Cette analyse a été effectuée avant que nous ne nous intéressions à ce qui se cache sous la surface en Asie. Ce continent entend construire près de 1000 centrales électriques au charbon (la Chine et l’Inde représentant à elles seules 76 % de la capacité mondiale de production d’électricité à partir de ce combustible), l’équivalent de cinquante années d’approvisionnement, ce qui provoquerait une hausse apocalyptique de la température (de 5 °C à 6 °C) d’ici à la fin du siècle.

Mais tout n’est pas perdu pas perdu. Premièrement, nous devons supprimer les subventions liées aux combustibles fossiles (au moins 1900 milliards de dollars, soit 1430 milliards d’euros, 2,5 % du PIB mondial, selon le FMI) et les remplacer par des feed-in tariffs (tarifs de rachat) afin de favoriser les énergies renouvelables. Cela permettrait de réaliser des économies et d’affecter cet argent aux plus pauvres pour qu’ils s’adaptent au changement climatique.
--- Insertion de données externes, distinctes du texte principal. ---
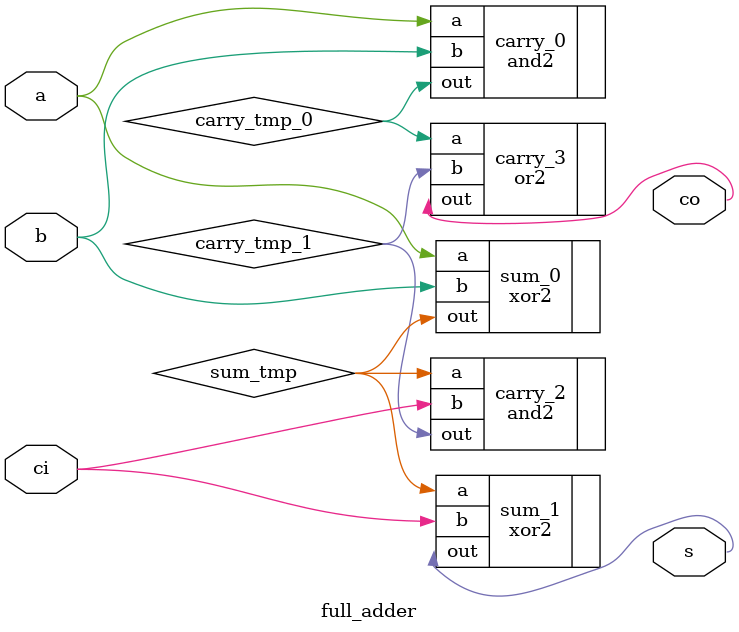
<source format=v>
module full_adder(a, b, ci, s, co);

input a, b, ci;
output s, co;

wire sum_tmp, carry_tmp_0, carry_tmp_1;

xor2 sum_0(.a(a), .b(b), .out(sum_tmp));
and2 carry_0(.a(a), .b(b), .out(carry_tmp_0));

xor2 sum_1(.a(sum_tmp), .b(ci), .out(s));
and2 carry_2(.a(sum_tmp), .b(ci), .out(carry_tmp_1));

or2 carry_3(.a(carry_tmp_0), .b(carry_tmp_1), .out(co));

endmodule

</source>
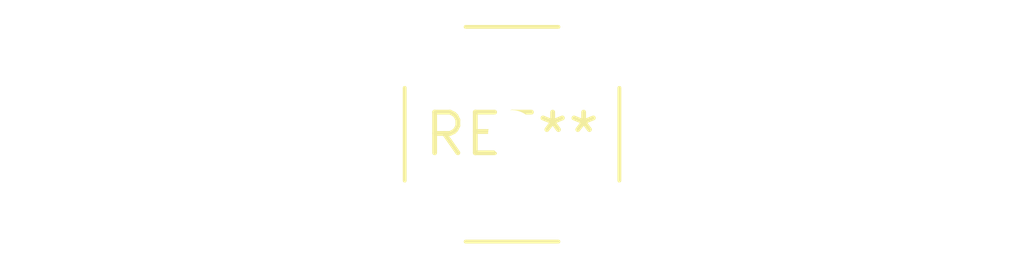
<source format=kicad_pcb>
(kicad_pcb (version 20240108) (generator pcbnew)

  (general
    (thickness 1.6)
  )

  (paper "A4")
  (layers
    (0 "F.Cu" signal)
    (31 "B.Cu" signal)
    (32 "B.Adhes" user "B.Adhesive")
    (33 "F.Adhes" user "F.Adhesive")
    (34 "B.Paste" user)
    (35 "F.Paste" user)
    (36 "B.SilkS" user "B.Silkscreen")
    (37 "F.SilkS" user "F.Silkscreen")
    (38 "B.Mask" user)
    (39 "F.Mask" user)
    (40 "Dwgs.User" user "User.Drawings")
    (41 "Cmts.User" user "User.Comments")
    (42 "Eco1.User" user "User.Eco1")
    (43 "Eco2.User" user "User.Eco2")
    (44 "Edge.Cuts" user)
    (45 "Margin" user)
    (46 "B.CrtYd" user "B.Courtyard")
    (47 "F.CrtYd" user "F.Courtyard")
    (48 "B.Fab" user)
    (49 "F.Fab" user)
    (50 "User.1" user)
    (51 "User.2" user)
    (52 "User.3" user)
    (53 "User.4" user)
    (54 "User.5" user)
    (55 "User.6" user)
    (56 "User.7" user)
    (57 "User.8" user)
    (58 "User.9" user)
  )

  (setup
    (pad_to_mask_clearance 0)
    (pcbplotparams
      (layerselection 0x00010fc_ffffffff)
      (plot_on_all_layers_selection 0x0000000_00000000)
      (disableapertmacros false)
      (usegerberextensions false)
      (usegerberattributes false)
      (usegerberadvancedattributes false)
      (creategerberjobfile false)
      (dashed_line_dash_ratio 12.000000)
      (dashed_line_gap_ratio 3.000000)
      (svgprecision 4)
      (plotframeref false)
      (viasonmask false)
      (mode 1)
      (useauxorigin false)
      (hpglpennumber 1)
      (hpglpenspeed 20)
      (hpglpendiameter 15.000000)
      (dxfpolygonmode false)
      (dxfimperialunits false)
      (dxfusepcbnewfont false)
      (psnegative false)
      (psa4output false)
      (plotreference false)
      (plotvalue false)
      (plotinvisibletext false)
      (sketchpadsonfab false)
      (subtractmaskfromsilk false)
      (outputformat 1)
      (mirror false)
      (drillshape 1)
      (scaleselection 1)
      (outputdirectory "")
    )
  )

  (net 0 "")

  (footprint "SMA_Amphenol_901-144_Vertical" (layer "F.Cu") (at 0 0))

)

</source>
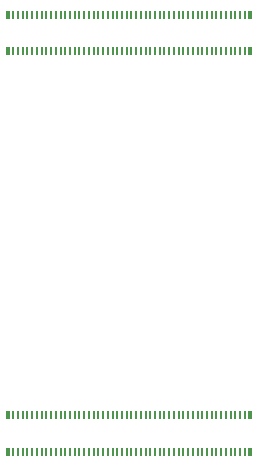
<source format=gbp>
G04*
G04 #@! TF.GenerationSoftware,Altium Limited,Altium Designer,21.6.4 (81)*
G04*
G04 Layer_Color=128*
%FSLAX44Y44*%
%MOMM*%
G71*
G04*
G04 #@! TF.SameCoordinates,2686D9AD-387F-486B-B8E0-4D59B8EDC849*
G04*
G04*
G04 #@! TF.FilePolarity,Positive*
G04*
G01*
G75*
%ADD12R,0.2000X0.7000*%
%ADD19R,0.3000X0.7000*%
G54D12*
X152000Y15750D02*
D03*
Y46550D02*
D03*
X156000Y15750D02*
D03*
Y46550D02*
D03*
X160000Y15750D02*
D03*
Y46550D02*
D03*
X164000Y15750D02*
D03*
Y46550D02*
D03*
X168000Y15750D02*
D03*
Y46550D02*
D03*
X172000Y15750D02*
D03*
Y46550D02*
D03*
X176000Y15750D02*
D03*
Y46550D02*
D03*
X180000Y15750D02*
D03*
Y46550D02*
D03*
X184000Y15750D02*
D03*
Y46550D02*
D03*
X188000Y15750D02*
D03*
Y46550D02*
D03*
X192000Y15750D02*
D03*
Y46550D02*
D03*
X196000Y15750D02*
D03*
Y46550D02*
D03*
X200000Y15750D02*
D03*
Y46550D02*
D03*
X204000Y15750D02*
D03*
Y46550D02*
D03*
X208000Y15750D02*
D03*
Y46550D02*
D03*
X212000Y15750D02*
D03*
Y46550D02*
D03*
X216000Y15750D02*
D03*
Y46550D02*
D03*
X220000Y15750D02*
D03*
Y46550D02*
D03*
X224000Y15750D02*
D03*
Y46550D02*
D03*
X228000Y15750D02*
D03*
Y46550D02*
D03*
X232000Y15750D02*
D03*
Y46550D02*
D03*
X236000Y15750D02*
D03*
Y46550D02*
D03*
X240000Y15750D02*
D03*
Y46550D02*
D03*
X244000Y15750D02*
D03*
Y46550D02*
D03*
X248000Y15750D02*
D03*
Y46550D02*
D03*
X252000Y15750D02*
D03*
Y46550D02*
D03*
X256000Y15750D02*
D03*
Y46550D02*
D03*
X260000Y15750D02*
D03*
Y46550D02*
D03*
X264000Y15750D02*
D03*
Y46550D02*
D03*
X268000Y15750D02*
D03*
Y46550D02*
D03*
X272000Y15750D02*
D03*
Y46550D02*
D03*
X276000Y15750D02*
D03*
Y46550D02*
D03*
X280000Y15750D02*
D03*
Y46550D02*
D03*
X284000Y15750D02*
D03*
Y46550D02*
D03*
X288000Y15750D02*
D03*
Y46550D02*
D03*
X292000Y15750D02*
D03*
Y46550D02*
D03*
X296000Y15750D02*
D03*
Y46550D02*
D03*
X300000Y15750D02*
D03*
Y46550D02*
D03*
X304000Y15750D02*
D03*
Y46550D02*
D03*
X308000Y15750D02*
D03*
Y46550D02*
D03*
X312000Y15750D02*
D03*
Y46550D02*
D03*
X316000Y15750D02*
D03*
Y46550D02*
D03*
X320000Y15750D02*
D03*
Y46550D02*
D03*
X324000Y15750D02*
D03*
Y46550D02*
D03*
X328000Y15750D02*
D03*
Y46550D02*
D03*
X332000Y15750D02*
D03*
Y46550D02*
D03*
X336000Y15750D02*
D03*
Y46550D02*
D03*
X340000Y15750D02*
D03*
Y46550D02*
D03*
X344000Y15750D02*
D03*
Y46550D02*
D03*
X348000Y15750D02*
D03*
Y46550D02*
D03*
X152000Y354950D02*
D03*
Y385750D02*
D03*
X156000Y354950D02*
D03*
Y385750D02*
D03*
X160000Y354950D02*
D03*
Y385750D02*
D03*
X164000Y354950D02*
D03*
Y385750D02*
D03*
X168000Y354950D02*
D03*
Y385750D02*
D03*
X172000Y354950D02*
D03*
Y385750D02*
D03*
X176000Y354950D02*
D03*
Y385750D02*
D03*
X180000Y354950D02*
D03*
Y385750D02*
D03*
X184000Y354950D02*
D03*
Y385750D02*
D03*
X188000Y354950D02*
D03*
Y385750D02*
D03*
X192000Y354950D02*
D03*
Y385750D02*
D03*
X196000Y354950D02*
D03*
Y385750D02*
D03*
X200000Y354950D02*
D03*
Y385750D02*
D03*
X204000Y354950D02*
D03*
Y385750D02*
D03*
X208000Y354950D02*
D03*
Y385750D02*
D03*
X212000Y354950D02*
D03*
Y385750D02*
D03*
X216000Y354950D02*
D03*
Y385750D02*
D03*
X220000Y354950D02*
D03*
Y385750D02*
D03*
X224000Y354950D02*
D03*
Y385750D02*
D03*
X228000Y354950D02*
D03*
Y385750D02*
D03*
X232000Y354950D02*
D03*
Y385750D02*
D03*
X236000Y354950D02*
D03*
Y385750D02*
D03*
X240000Y354950D02*
D03*
Y385750D02*
D03*
X244000Y354950D02*
D03*
Y385750D02*
D03*
X248000Y354950D02*
D03*
Y385750D02*
D03*
X252000Y354950D02*
D03*
Y385750D02*
D03*
X256000Y354950D02*
D03*
Y385750D02*
D03*
X260000Y354950D02*
D03*
Y385750D02*
D03*
X264000Y354950D02*
D03*
Y385750D02*
D03*
X268000Y354950D02*
D03*
Y385750D02*
D03*
X272000Y354950D02*
D03*
Y385750D02*
D03*
X276000Y354950D02*
D03*
Y385750D02*
D03*
X280000Y354950D02*
D03*
Y385750D02*
D03*
X284000Y354950D02*
D03*
Y385750D02*
D03*
X288000Y354950D02*
D03*
Y385750D02*
D03*
X292000Y354950D02*
D03*
Y385750D02*
D03*
X296000Y354950D02*
D03*
Y385750D02*
D03*
X300000Y354950D02*
D03*
Y385750D02*
D03*
X304000Y354950D02*
D03*
Y385750D02*
D03*
X308000Y354950D02*
D03*
Y385750D02*
D03*
X312000Y354950D02*
D03*
Y385750D02*
D03*
X316000Y354950D02*
D03*
Y385750D02*
D03*
X320000Y354950D02*
D03*
Y385750D02*
D03*
X324000Y354950D02*
D03*
Y385750D02*
D03*
X328000Y354950D02*
D03*
Y385750D02*
D03*
X332000Y354950D02*
D03*
Y385750D02*
D03*
X336000Y354950D02*
D03*
Y385750D02*
D03*
X340000Y354950D02*
D03*
Y385750D02*
D03*
X344000Y354950D02*
D03*
Y385750D02*
D03*
X348000Y354950D02*
D03*
Y385750D02*
D03*
G54D19*
X147447Y354950D02*
D03*
Y385750D02*
D03*
X352552D02*
D03*
Y354950D02*
D03*
Y15748D02*
D03*
Y46550D02*
D03*
X147447D02*
D03*
Y15750D02*
D03*
M02*

</source>
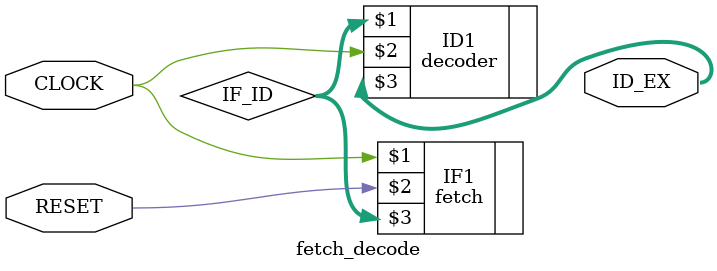
<source format=v>
`timescale 1ns / 100ps

module fetch_decode(
	input CLOCK,
	input RESET,
	output [175:0] ID_EX
	);

wire [63:0] IF_ID;

/*initial begin
$dumpfile("fetch_decode.vcd");
#1
$dumpvars;
#100  //this line sets the amount of time we want to record waves for
$finish;
end*/

fetch IF1(CLOCK, RESET, IF_ID);
decoder ID1(IF_ID, CLOCK, ID_EX);


endmodule

</source>
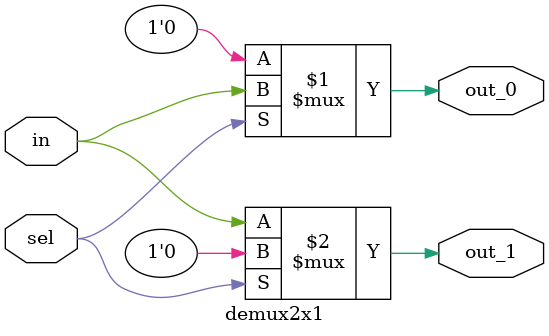
<source format=v>
module demux2x1(
  input in, sel,
  output reg out_0, out_1
);
  assign out_0 = sel ? in : 1'b0;
  assign out_1 = sel ? 1'b0 : in;
endmodule

</source>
Deuxièmement, l’Afrique et l’Asie, en particulier les pays les plus peuplés (Chine, Inde, Indonésie, Nigeria, Égypte et Philippines), devraient changer de tactique et orienter les négociations mondiales sur le sujet vers des actions décisives : s’engager à réduire les émissions polluantes et utiliser les marchés du carbone pour mobiliser des capitaux à grande échelle et ainsi financer l’évolution vers une économie « propre ». Troisièmement, la Banque mondiale et les autres institutions financières doivent cesser d’encourager les projets relatifs aux énergies et aux infrastructures qui ne respectent pas les exigences environ- nementales. Quand la Banque mondiale aide à financer une route ou un port, pourquoi ne privilégie-t-elle pas les infrastructures vertes? Peut-être faudrait-il confier la lutte contre le changement climatique à une nouvelle institution... Quatrièmement, nous devons poursuivre nos efforts pour instaurer un vrai coût du CO2. Actuellement, les experts-comptables signent des états financiers qui n’ont aucun sens. Par exemple, la valeur marchande d’Exxon tient compte de ses recettes et de ses réserves de pétrole et de gaz, quand un coût raisonnable du carbone induirait une baisse significative de la valeur de la compagnie. En effet, des secteurs tels que les industries pétrolière, gazière, minière, papetière, etc. pourraient se trouver dans une situation déficitaire si la destruction du capital naturel dont elles sont à l’origine était prise en compte. Sans l’instauration d’un prix du carbone, les entreprises sont « rentables » même si elles détruisent l’éco-système et menacent la santé comme la sécurité de millions de gens. L’Afrique, l’Asie et leurs financiers doivent relever ce défi et combler le fossé entre le discours et les actes.